NEW YORK Philadelphia is taking an unprecedented step in its courtship of gay travelers by airing the first television spot by a U.S. city aimed at that demographic.
The city has appealed to the gay market before. In November, it ran two print ads that depicted Betsy Ross stitching a rainbow flag—a symbol of gay pride—and Ben Franklin flying a rainbow kite.
"There's been a ton of municipalities at this point [that] have done gay marketing, but none of them have gone into TV," said Mike Wilke, founder of Commercial Closet, a nonprofit association and Web site that monitors the way gays and lesbians are portrayed in advertising.
While gay cruise lines RSVP and Olivia employed TV ads in 1998 and 1997, few travel or destination sponsors have used spots to speak to a gay audience. Wilke pointed to last year's Orbitz campaign by Young & Rubicam, which used marionettes to depict male and female business associates admiring the view from their hotel room. While she points to the scenery, he admires a man lounging poolside.
In the spot from the Greater Philadelphia Tourism Marketing Corp., a Colonial-era man writes to his love by candlelight. He beseeches the object of his affection to "Journey to Independence Hall, where we will be at liberty to meet this Monday." The scene cuts to the landmark, where the writer waits for his beloved, flowers in hand. A young woman approaches, but he ignores her and lights up at the sight of his boyfriend. An announcer says, "Philadelphia and its countryside has a long history of making everyone feel welcome and free." The campaign tag remains, "Come to Philadelphia. Get your history straight and your night life gay."
"They've gone beyond the 'Come visit us, we're gay friendly,' appeal and focused on what distinguishes Philadelphia from Provincetown or Key West—the long history," Wilke said. "That should appeal to gay people as well as straight people."
The spot, by the Altus Group in Philadelphia, is part of a $2 million campaign that also supports three general-market ads, eight radio commercials and outdoor messages. The TV work will bow in mid-June on Comcast cable channels and run through the summer, said client rep Cara Schneider.

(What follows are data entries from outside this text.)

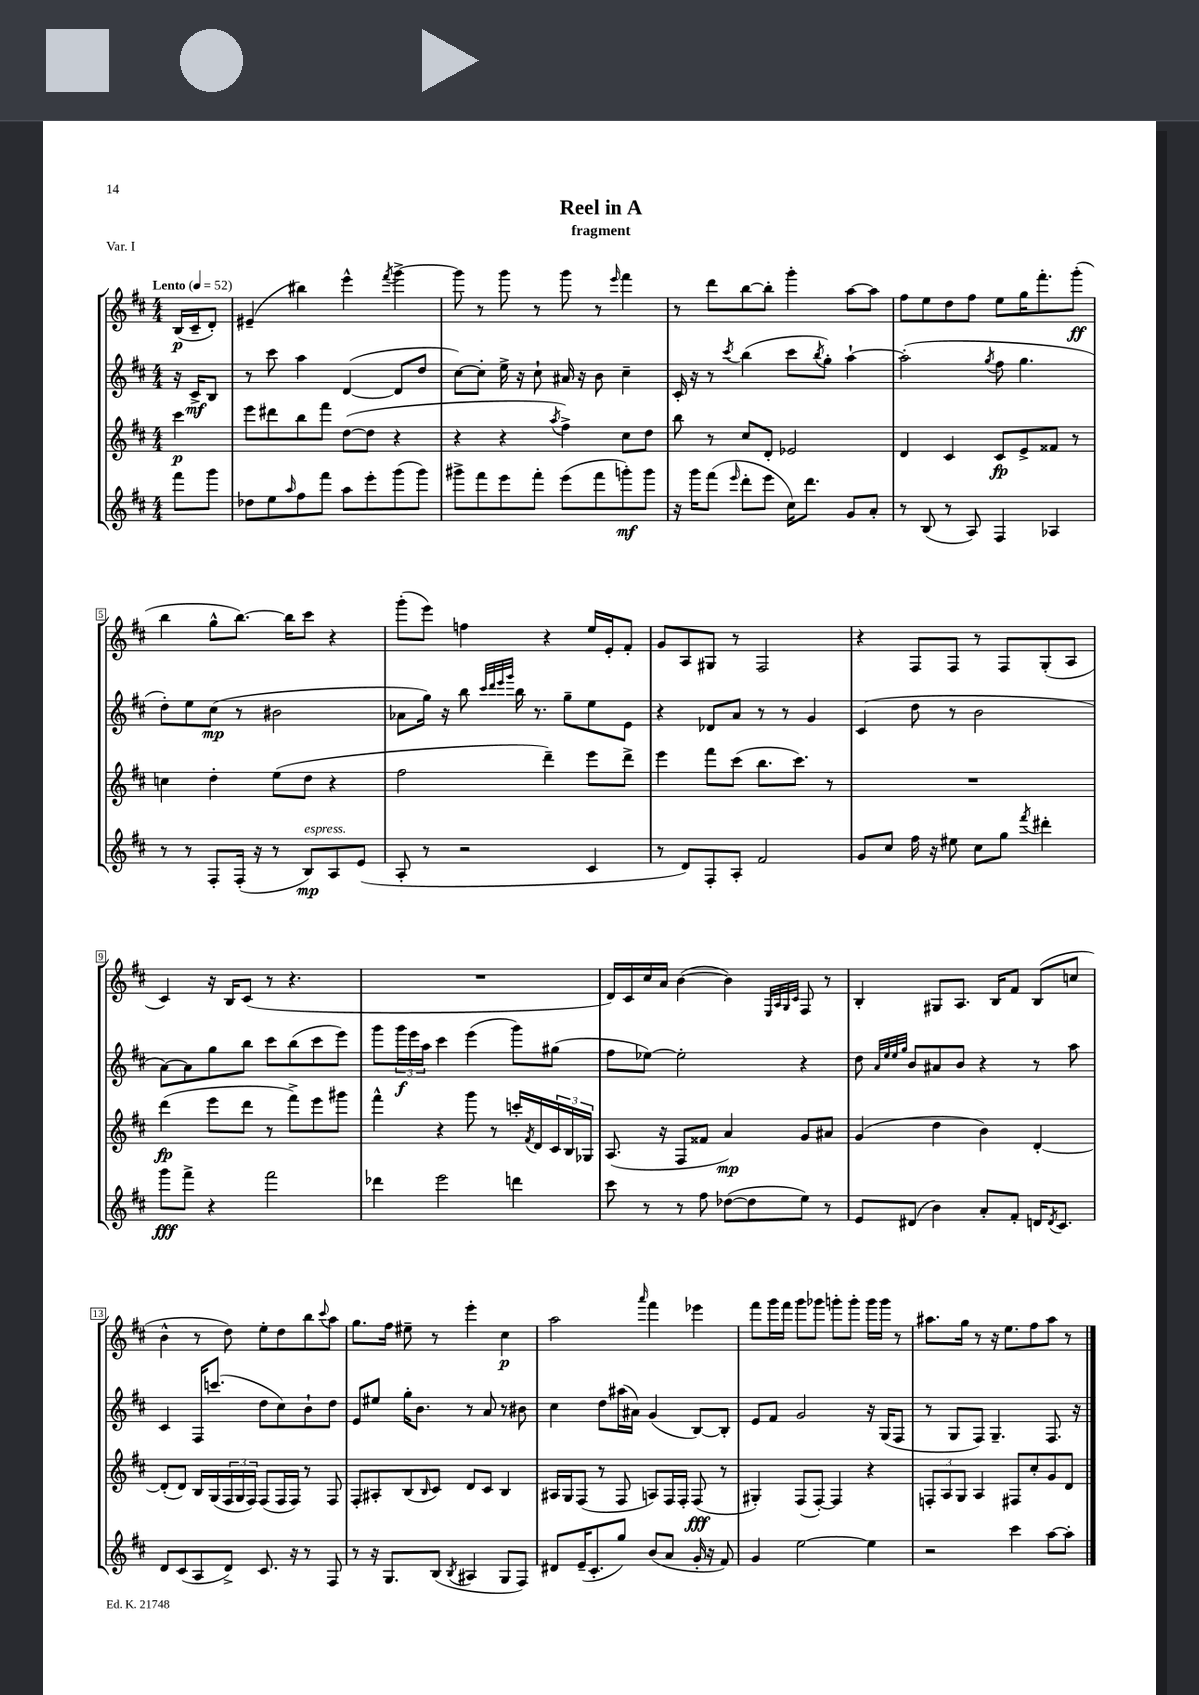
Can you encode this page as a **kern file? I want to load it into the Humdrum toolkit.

**kern	**kern	**kern	**kern
*staff4	*staff3	*staff2	*staff1
*clefG2	*clefG2	*clefG2	*clefG2
*k[f#c#]	*k[f#c#]	*k[f#c#]	*k[f#c#]
*M4/4	*M4/4	*M4/4	*M4/4
*MM52	*MM52	*MM52	*MM52
8fff#	4ccc#	16r	(16B
.	.	16c#^	16c#~
8ggg	.	8B	8d')
=	=	=	=
8dd-	8eee	8r	(4e#~
8ee	8ddd#	8ccc#	.
16qqaa	.	.	.
8ff#	8bb	4aa	4bb#)
8fff#	8fff#	.	.
8aa	([8dd	([4d	4eee^^
8eee'	8dd]	.	.
.	.	.	8qfff#
(8ggg	4r	8d]	[4ggg^
8ggg)	.	8dd	.
=	=	=	=
8ggg#^	4r	[8cc#)	8ggg]
8fff#	.	8cc#']	8r
8eee	4r	16ee^	8ggg
.	.	16r	.
8fff#'	.	8cc#`	8r
.	8qaa	.	.
(8eee	4ff#^)	16a#	8ggg
.	.	16r	.
8fff#	.	8b	8r
.	.	.	16qqeee
8ggg')	8cc#	4cc#~	4fff#
8ggg	8dd	.	.
=	=	=	=
16r	8bb	16c#'	8r
16ggg	.	16r	.
(8fff#	8r	8r	8ddd
16qqeee	.	8qccc#	.
8ddd'	8cc#	(4bb	[8bb
8eee	8d'	.	8bb']
16cc#)	2e-	8ccc#	4ggg'
8.ddd	.	.	.
.	.	8qbb	.
.	.	8gg')	.
8g	.	[4aa`	[8aa
8a'	.	.	8aa]
=	=	=	=
8r	4d	(2aa']	8ff#
(8B	.	.	8ee
8r	4c#	.	8dd
8A)	.	.	8ff#
.	.	8qgg	.
4F#	8c#	8ff#	8ee
.	8e^	4.gg	16gg
.	.	.	8.fff#'
4A-	8f##	.	.
.	8r	.	(8ggg'
=	=	=	=
8r	4cc	8dd')	4bb
8r	.	8ee	.
8F#'	4dd'	(8cc#	8gg^^
(16F#'	.	8r	[8.bb)
16r	.	.	.
8r	(8ee	2b#	.
.	.	.	16bb]
8B)	8dd	.	8ccc#
8A	4r	.	4r
(8e	.	.	.
=	=	=	=
8A'	2ff#	8a-	(8ggg'
8r	.	16gg)	8eee)
.	.	16r	.
2r	.	8bb	4ff
.	.	32qqccc#	.
.	.	32qqddd	.
.	.	32qqeee	.
.	.	32qqggg	.
.	.	16bb	.
.	.	8.r	.
.	4ddd~)	.	4r
.	.	8gg~	.
4c#	8eee	8ee	16ee
.	.	.	16e'
.	8ddd^	8e	8f#'
=	=	=	=
8r	4eee	4r	8g
8d)	.	.	8A
8F#'	8fff#	8d-	8G#
8A'	(8ccc#	8a	8r
2f#	8.bb	8r	2F#
.	.	8r	.
.	8.ccc#)	.	.
.	.	4g	.
.	8r	.	.
=	=	=	=
8g	1r	(4c#	4r
8cc#	.	.	.
16ff#	.	8dd	8F#
16r	.	.	.
8ee#	.	8r	8F#
8cc#	.	2b	8r
8gg	.	.	8F#
8qfff#	.	.	.
4ddd#'	.	.	(8G'
.	.	.	8A
=	=	=	=
8ggg	(4ddd	[8a)	4c#)
8fff#^	.	8a]	.
4r	8eee	8gg	16r
.	.	.	16B
.	8ddd	8bb	(8c#
2fff#	8r	8ccc#	8r
.	8fff#^)	(8bb	4.r
.	8eee	8ccc#	.
.	8ggg#	8eee)	.
=	=	=	=
4ddd-	4fff#^^	8ggg	1r
.	.	24ggg	.
.	.	24eee	.
.	.	24aa	.
2eee	4r	4ccc#	.
.	8ggg	(4eee	.
.	8r	.	.
4ddd	16ccc'	8ggg)	.
.	8qf#	.	.
.	16d	.	.
.	24c#	(8gg#	.
.	24B	.	.
.	24G-	.	.
=	=	=	=
8ccc#	(8.A	8ff#	16d)
.	.	.	16c#
8r	.	[8ee-)	16cc#
.	16r	.	16a
8r	8F#	2ee-']	([4b
8ff#	8f##	.	.
([8dd-	4a)	.	4b])
8dd-]	.	.	.
.	.	.	32qqE
.	.	.	32qqA
.	.	.	32qqG
.	.	.	32qqc#
8ee)	8g	4r	8F#
8r	8a#	.	8r
=	=	=	=
8e	(4g	8dd	4B'
.	.	32qqa	.
.	.	32qqee	.
.	.	32qqee	.
.	.	32qqgg	.
(8d#	.	8b	.
4b)	4dd	8a#	8G#
.	.	8b	8.A
8a'	4b)	4r	.
.	.	.	16B
8f#'	.	.	8f#
16d	[4d'	8r	(8B
8qd	.	.	.
8.c#	.	.	.
.	.	8aa	8cc
=	=	=	=
8d	(8d']	4c#	4b^^
(8c#	8d)	.	.
8A	16B	16F#	8r
.	(16G	(8.ccc	.
8d^)	24F#	.	8dd)
.	24G	.	.
.	24F#)	.	.
8.c#	(8F#	8dd	8ee'
.	16F#	8cc#)	8dd
16r	16F#)	.	.
8r	8r	8b`	8bb
.	.	.	8qqccc#
8F#	8F#	8dd	8aa
=	=	=	=
8r	8F#'	8e	8.gg
16r	8A#'	8ee#	.
8.G	.	.	16ff#
.	(8B	16gg'	8ee#~
.	.	8.b	.
.	16qqB	.	.
(8B	8c#)	.	8r
8qB	.	.	.
4A#	8d	8r	4eee'
.	8c#	8a	.
8G	4B	8r	4cc#
8F#)	.	8b#	.
=	=	=	=
8d#	16A#	4cc#	2aa
.	16G	.	.
(16e~	(8F#	.	.
8.c#'	.	.	.
.	8r	8dd	.
8gg)	8F#	(16aa#	.
.	.	16a#)	.
.	.	.	16qqaaa
(8b	8A)	(4g	4fff#
8a	16F#	.	.
.	16F#'	.	.
16g'	(8F#	[8B)	4eee-
16r	.	.	.
8f#)	8r	8B']	.
=	=	=	=
4g	4G#')	8e	8fff#
.	.	8f#	16ggg
.	.	.	16fff#
[2ee	(8F#	2g	8ggg
.	[8F#')	.	8ggg-
.	4F#]	.	8ggg'
.	.	.	8ggg'
4ee]	4r	16r	16ggg
.	.	(16G	16ggg
.	.	8F#	8r
=	=	=	=
2r	12F'	8r	8.aa#
.	12A	.	.
.	.	8G	.
.	12G	.	.
.	.	.	16gg
.	4A	8F#)	8r
.	.	4.G~	16r
.	.	.	8.ee
4ccc#	8F#	.	.
.	8cc#'	.	8ff#
[8aa	8g	8.F#	8aa#
8aa']	8d	.	8r
.	.	16r	.
==	==	==	==
*-	*-	*-	*-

"We're unsure of how people are going to react to this. We know we're going to get beat up by some people," said Schneider, who added that the corporation has no intention of retreating from what it sees as an important step in attracting gay travelers. "We're allowed to see how it goes and take a pulse."
The organization is looking for a third-party endorser to sponsor an extended run and other marketing, Schneider said.